§ **Directions**
Within the data below, determine how many lines contain "ЗАСОБИ" and supply only that figure.

§ **Supplied entries**

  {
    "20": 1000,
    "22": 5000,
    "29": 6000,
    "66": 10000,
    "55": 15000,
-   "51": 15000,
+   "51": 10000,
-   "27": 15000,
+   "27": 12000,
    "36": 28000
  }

* * *

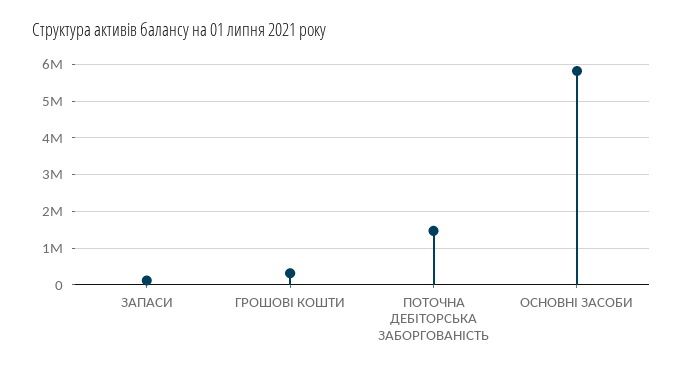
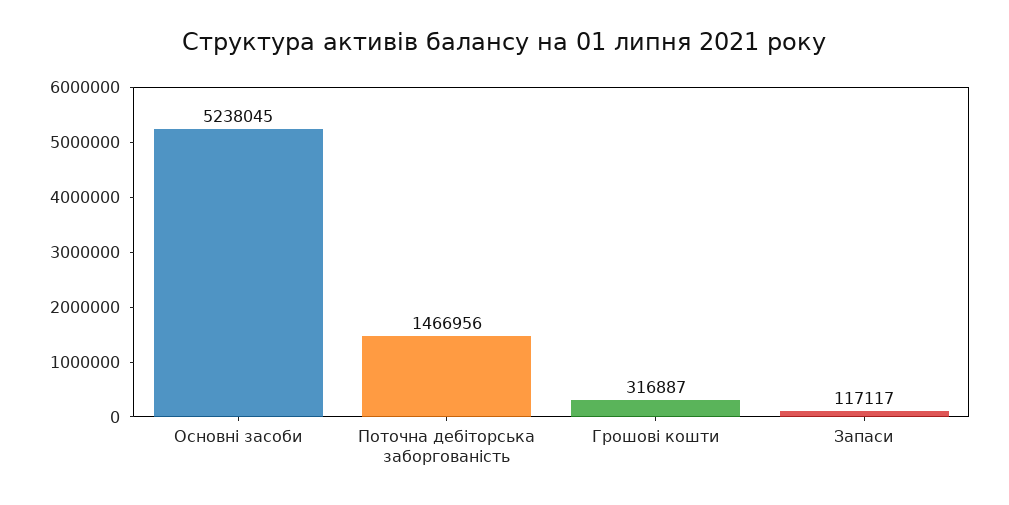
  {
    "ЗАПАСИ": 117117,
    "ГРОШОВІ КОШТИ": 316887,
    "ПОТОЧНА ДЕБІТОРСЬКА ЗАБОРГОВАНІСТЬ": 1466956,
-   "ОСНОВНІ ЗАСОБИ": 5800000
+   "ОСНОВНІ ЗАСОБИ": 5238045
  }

§ **Answer area**
2